Writing for the majority, Justice Breyer reasoned that the Court and SEC have recognized overlapping subsections of Rule 10b-5 and the securities laws and that "we can assume that Janus would remain relevant (and preclude liability) where an individual neither makes nor disseminates false information—provided, of course, that the individual is not involved in some other form of fraud." Ultimately, the Court was persuaded by the concern that if it upheld Lorenzo's arguments, "those who disseminate false statements with the intent to cheat investors might escape liability under the Rule altogether." The bottom line for the Court is that "[t]hose who disseminate false statements with intent to defraud are primarily liable under Rules 10b-5(a) and (c), §10(b), and §17(a)(1), even if they are secondarily liable under Rule 10b-5(b)."
In dissent, Justice Thomas pronounced that "the majority's opinion renders Janus a dead letter" because according to the majority, administrative acts in connection with a fraudulent misstatement qualifies as other forms of fraud subject to liability.
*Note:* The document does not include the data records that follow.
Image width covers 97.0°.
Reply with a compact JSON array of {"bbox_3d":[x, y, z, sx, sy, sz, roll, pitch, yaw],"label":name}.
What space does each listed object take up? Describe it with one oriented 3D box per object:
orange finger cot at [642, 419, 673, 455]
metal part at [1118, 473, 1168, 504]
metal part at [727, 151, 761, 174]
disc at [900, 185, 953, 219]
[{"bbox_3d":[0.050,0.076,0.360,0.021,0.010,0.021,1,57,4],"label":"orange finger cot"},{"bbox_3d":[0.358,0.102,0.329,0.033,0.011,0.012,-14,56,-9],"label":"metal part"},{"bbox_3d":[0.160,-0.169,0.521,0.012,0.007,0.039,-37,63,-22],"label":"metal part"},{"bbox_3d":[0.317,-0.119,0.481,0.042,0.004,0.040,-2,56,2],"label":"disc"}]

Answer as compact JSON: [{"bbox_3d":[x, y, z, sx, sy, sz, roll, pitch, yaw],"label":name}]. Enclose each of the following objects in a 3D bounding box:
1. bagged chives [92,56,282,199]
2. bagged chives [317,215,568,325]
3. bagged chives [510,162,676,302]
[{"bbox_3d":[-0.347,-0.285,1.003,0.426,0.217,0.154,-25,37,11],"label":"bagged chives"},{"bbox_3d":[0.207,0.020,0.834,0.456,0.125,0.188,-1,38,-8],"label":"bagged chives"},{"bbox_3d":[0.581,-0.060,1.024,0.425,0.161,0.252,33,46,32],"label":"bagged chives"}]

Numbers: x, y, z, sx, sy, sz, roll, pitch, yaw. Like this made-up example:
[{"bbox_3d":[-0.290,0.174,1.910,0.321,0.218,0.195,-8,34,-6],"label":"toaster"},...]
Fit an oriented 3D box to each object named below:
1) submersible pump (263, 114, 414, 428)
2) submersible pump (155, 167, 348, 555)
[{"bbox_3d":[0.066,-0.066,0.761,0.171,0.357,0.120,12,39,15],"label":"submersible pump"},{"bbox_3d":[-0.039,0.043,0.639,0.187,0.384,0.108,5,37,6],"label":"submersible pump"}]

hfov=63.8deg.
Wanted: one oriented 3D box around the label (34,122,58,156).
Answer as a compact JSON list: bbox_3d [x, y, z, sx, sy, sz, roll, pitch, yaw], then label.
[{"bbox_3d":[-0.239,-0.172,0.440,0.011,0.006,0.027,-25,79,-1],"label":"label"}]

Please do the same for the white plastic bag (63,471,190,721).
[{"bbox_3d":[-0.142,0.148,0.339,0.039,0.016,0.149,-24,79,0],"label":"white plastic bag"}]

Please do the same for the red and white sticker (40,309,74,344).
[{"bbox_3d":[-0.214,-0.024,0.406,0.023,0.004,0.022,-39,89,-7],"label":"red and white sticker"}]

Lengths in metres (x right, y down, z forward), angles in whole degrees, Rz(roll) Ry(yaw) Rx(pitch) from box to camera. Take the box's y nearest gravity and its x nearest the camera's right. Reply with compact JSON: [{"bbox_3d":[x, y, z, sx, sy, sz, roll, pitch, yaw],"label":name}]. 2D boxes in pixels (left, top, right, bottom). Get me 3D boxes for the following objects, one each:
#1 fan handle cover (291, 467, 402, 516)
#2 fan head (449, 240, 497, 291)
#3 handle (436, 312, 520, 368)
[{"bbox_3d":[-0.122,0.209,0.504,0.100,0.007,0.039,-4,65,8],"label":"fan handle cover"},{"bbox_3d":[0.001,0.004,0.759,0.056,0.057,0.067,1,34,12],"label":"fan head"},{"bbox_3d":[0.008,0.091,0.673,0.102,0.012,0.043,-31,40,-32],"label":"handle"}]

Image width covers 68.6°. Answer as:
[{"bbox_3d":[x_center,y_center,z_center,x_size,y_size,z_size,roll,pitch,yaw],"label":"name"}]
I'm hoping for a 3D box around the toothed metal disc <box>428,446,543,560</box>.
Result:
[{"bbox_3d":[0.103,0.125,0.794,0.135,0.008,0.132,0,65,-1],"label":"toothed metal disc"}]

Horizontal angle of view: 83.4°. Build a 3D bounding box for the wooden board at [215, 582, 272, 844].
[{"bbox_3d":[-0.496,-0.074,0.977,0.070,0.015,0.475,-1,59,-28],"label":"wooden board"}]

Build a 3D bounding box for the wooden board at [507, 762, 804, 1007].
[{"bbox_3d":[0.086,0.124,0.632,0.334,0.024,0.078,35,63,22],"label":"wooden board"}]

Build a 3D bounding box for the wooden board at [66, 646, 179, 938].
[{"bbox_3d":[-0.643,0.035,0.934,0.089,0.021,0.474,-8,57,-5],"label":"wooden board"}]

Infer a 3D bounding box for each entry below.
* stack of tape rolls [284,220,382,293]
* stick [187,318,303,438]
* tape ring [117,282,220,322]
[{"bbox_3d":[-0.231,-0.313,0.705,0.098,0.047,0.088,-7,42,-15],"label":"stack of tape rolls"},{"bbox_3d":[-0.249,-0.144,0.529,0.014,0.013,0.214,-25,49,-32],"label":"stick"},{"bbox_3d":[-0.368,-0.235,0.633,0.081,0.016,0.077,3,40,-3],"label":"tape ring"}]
He also cautioned that the majority blurs the line between primary and secondary liability in fraudulent misstatement cases: "If Lorenzo's conduct here qualifies for primary liability under §10(b) and Rule 10b-5(a) or (c), then virtually any person who assists with the making of a fraudulent misstatement will be primarily liable and thereby subject not only to SEC enforcement, but private lawsuits."
According to Justice Thomas, overall the majority created a rule whereby "a person who has not 'made' a fraudulent misstatement within the meaning of Rule 10b-5(b) nevertheless could be held primarily liable for facilitating that same statement; the SEC or plaintiff need only relabel the person's involvement as an 'act,' 'device,' 'scheme,' or 'artifice' that violates Rule 10b-5(a) or (c)." As a result, "Rule 10b-5(b) and §17(a)(2) are rendered entirely superfluous in fraud cases under the majority's reading."
Taking advantage of Lorenzo, Plaintiffs will fashion claims to allege scienter and try casting a wider net to pull in parties who might previously have been considered secondary actors. Because Lorenzo did not challenge the finding of scienter on appeal, the Court was faced with strong evidence of a fraud perpetrated by an investment banker who knowingly sent false information to potential investors. How a court ultimately adjudicates a private civil litigation with less clear facts remains to be seen.